## Materials provided:
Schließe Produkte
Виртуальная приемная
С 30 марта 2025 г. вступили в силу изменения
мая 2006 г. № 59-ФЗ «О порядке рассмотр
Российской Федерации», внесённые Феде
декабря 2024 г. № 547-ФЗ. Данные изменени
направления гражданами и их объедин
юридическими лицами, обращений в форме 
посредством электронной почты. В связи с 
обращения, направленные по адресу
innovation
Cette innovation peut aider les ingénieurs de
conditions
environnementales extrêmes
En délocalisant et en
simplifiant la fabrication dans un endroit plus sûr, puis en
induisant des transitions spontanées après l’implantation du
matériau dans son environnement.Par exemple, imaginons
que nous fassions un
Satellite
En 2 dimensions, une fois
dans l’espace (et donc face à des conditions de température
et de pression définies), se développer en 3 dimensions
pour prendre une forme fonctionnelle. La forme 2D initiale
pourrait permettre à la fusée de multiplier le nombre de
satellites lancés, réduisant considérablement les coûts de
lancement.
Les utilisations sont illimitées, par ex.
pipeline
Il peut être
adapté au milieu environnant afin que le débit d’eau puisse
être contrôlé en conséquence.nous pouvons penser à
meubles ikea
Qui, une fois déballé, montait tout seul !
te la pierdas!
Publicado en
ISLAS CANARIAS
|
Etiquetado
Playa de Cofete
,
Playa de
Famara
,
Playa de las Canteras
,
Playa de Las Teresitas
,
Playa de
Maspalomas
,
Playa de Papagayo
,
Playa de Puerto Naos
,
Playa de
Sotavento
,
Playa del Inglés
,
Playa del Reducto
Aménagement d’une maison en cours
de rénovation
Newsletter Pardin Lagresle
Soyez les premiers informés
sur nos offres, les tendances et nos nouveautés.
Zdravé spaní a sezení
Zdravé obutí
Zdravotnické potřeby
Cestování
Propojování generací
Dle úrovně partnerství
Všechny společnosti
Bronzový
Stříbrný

## Task to carry out:
Repeat the records above exactly.

## Exercise output:
Schließe Produkte
Виртуальная приемная
С 30 марта 2025 г. вступили в силу изменения
мая 2006 г. № 59-ФЗ «О порядке рассмотр
Российской Федерации», внесённые Феде
декабря 2024 г. № 547-ФЗ. Данные изменени
направления гражданами и их объедин
юридическими лицами, обращений в форме 
посредством электронной почты. В связи с 
обращения, направленные по адресу
innovation
Cette innovation peut aider les ingénieurs de
conditions
environnementales extrêmes
En délocalisant et en
simplifiant la fabrication dans un endroit plus sûr, puis en
induisant des transitions spontanées après l’implantation du
matériau dans son environnement.Par exemple, imaginons
que nous fassions un
Satellite
En 2 dimensions, une fois
dans l’espace (et donc face à des conditions de température
et de pression définies), se développer en 3 dimensions
pour prendre une forme fonctionnelle. La forme 2D initiale
pourrait permettre à la fusée de multiplier le nombre de
satellites lancés, réduisant considérablement les coûts de
lancement.
Les utilisations sont illimitées, par ex.
pipeline
Il peut être
adapté au milieu environnant afin que le débit d’eau puisse
être contrôlé en conséquence.nous pouvons penser à
meubles ikea
Qui, une fois déballé, montait tout seul !
te la pierdas!
Publicado en
ISLAS CANARIAS
|
Etiquetado
Playa de Cofete
,
Playa de
Famara
,
Playa de las Canteras
,
Playa de Las Teresitas
,
Playa de
Maspalomas
,
Playa de Papagayo
,
Playa de Puerto Naos
,
Playa de
Sotavento
,
Playa del Inglés
,
Playa del Reducto
Aménagement d’une maison en cours
de rénovation
Newsletter Pardin Lagresle
Soyez les premiers informés
sur nos offres, les tendances et nos nouveautés.
Zdravé spaní a sezení
Zdravé obutí
Zdravotnické potřeby
Cestování
Propojování generací
Dle úrovně partnerství
Všechny společnosti
Bronzový
Stříbrný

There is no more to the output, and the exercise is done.